Dear Editor,
May 4, marks 31 years since the National Assembly passed the Medical Termination of Pregnancy Act and in so doing empowered mid-level healthcare workers to provide, early term, non-surgical abortions.
Our doctor-centered, top-down Ministry of Health has opposed that provision from day one.
We took the Ministry to the High Court and in 2016 won an unequivocal declaration establishing that indeed “medexes, midwives, nurses, pharmacists and any other appropriately trained and registered mid-level member of the health profession” could lawfully provide the service. FPAG v AG, 2013 No. 849/SA Demerara.
That was ten years ago. Yet the Ministry of Health continues to refuse to implement this important provision.
This provision is irrelevant to women who can afford access to private physicians. But it is exceedingly important to the poor women who live in any of several hundred remote villages in the hinterland.
In 2022, more than a quarter of a century after our law, the very conservative and very cautious World Health Organization issued its Abortion Care Guideline, https://www.who.int/publications/i/item/9789240039483[1]. In that evidence-based document they urged member states to do exactly what our law allowed 27 years earlier: empower mid-level healthcare professionals to provide medication abortion.
But apparently our distinguished medical leadership in the Ministry of Health has greater scientific sophistication than WHO.
Our great leaders will probably contend that they are more careful than WHO and they are mindful of the risk of ectopic pregnancies. Ectopic pregnancy is a 2% risk. What is the risk of unsafe abortion in the hinterland, 2%, 20%, 30%…?
This is about the status and power of doctors. By radical contrast the central organizing model of the WHO’s Guideline is “client-centred,” the diametric opposite of our doctor-centred health system.
In Guyana, doctors run the show. They intimidate all other health professionals. It is no wonder therefore, that no mid-level health association has sought to exercise its lawful right – not MEDEX, not Pharmacists’, not Midwives’, and not Nurses’. The leaders of these bodies fear that if they tried to assert their rights, doctors would ruin their careers.
And there is another layer. Some of them are themselves ambivalent regarding whether abortion is healthcare, a crime, or a sin. Although Guyana decriminalized abortion a generation ago the stigma of abortion remains as strong as ever.
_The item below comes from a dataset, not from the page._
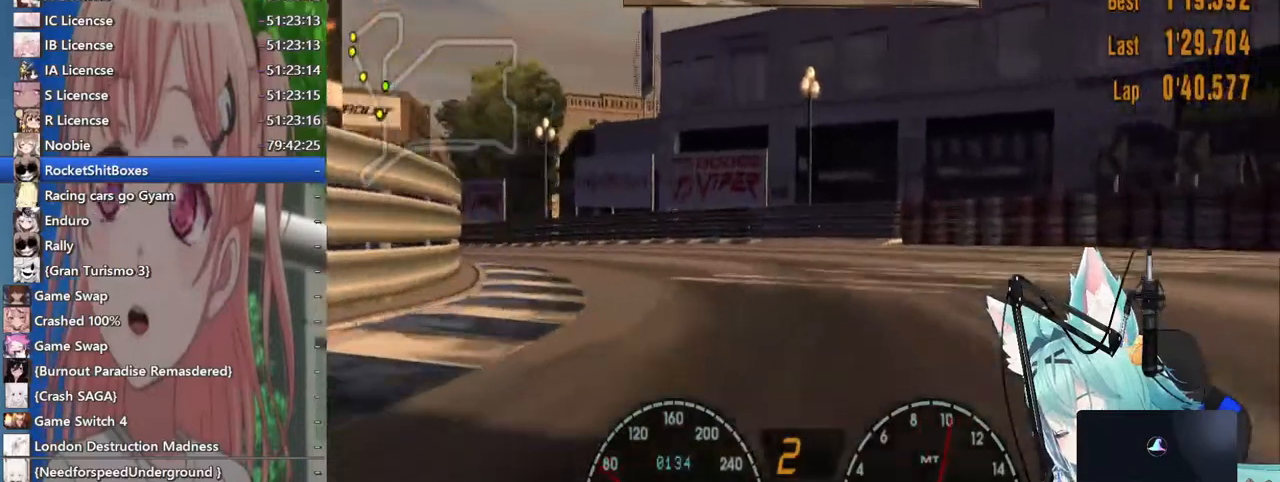
{"buttons": [], "left_stick": "left", "right_stick": "center", "events": []}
Religious leaders play a major role in sustaining this culture of cruelty.
Only a week ago, the parliament in England expunged the records of all women ever convicted of abortion there going back to the 1800s. https://www.theguardian.com/world/2026/apr/17/law-pardon-women-convicted-abortions-passes-uk-parliament[2]. This is a remarkable public apology. They are admitting what we have always known that the criminal abortion law was ineffective, unjust and harmful. What an admission! What a confession!
Bottom line: whether it is the power of doctors, the fear of mid-level providers, or the power of the church, what we know for sure is that our health service is not client-centred.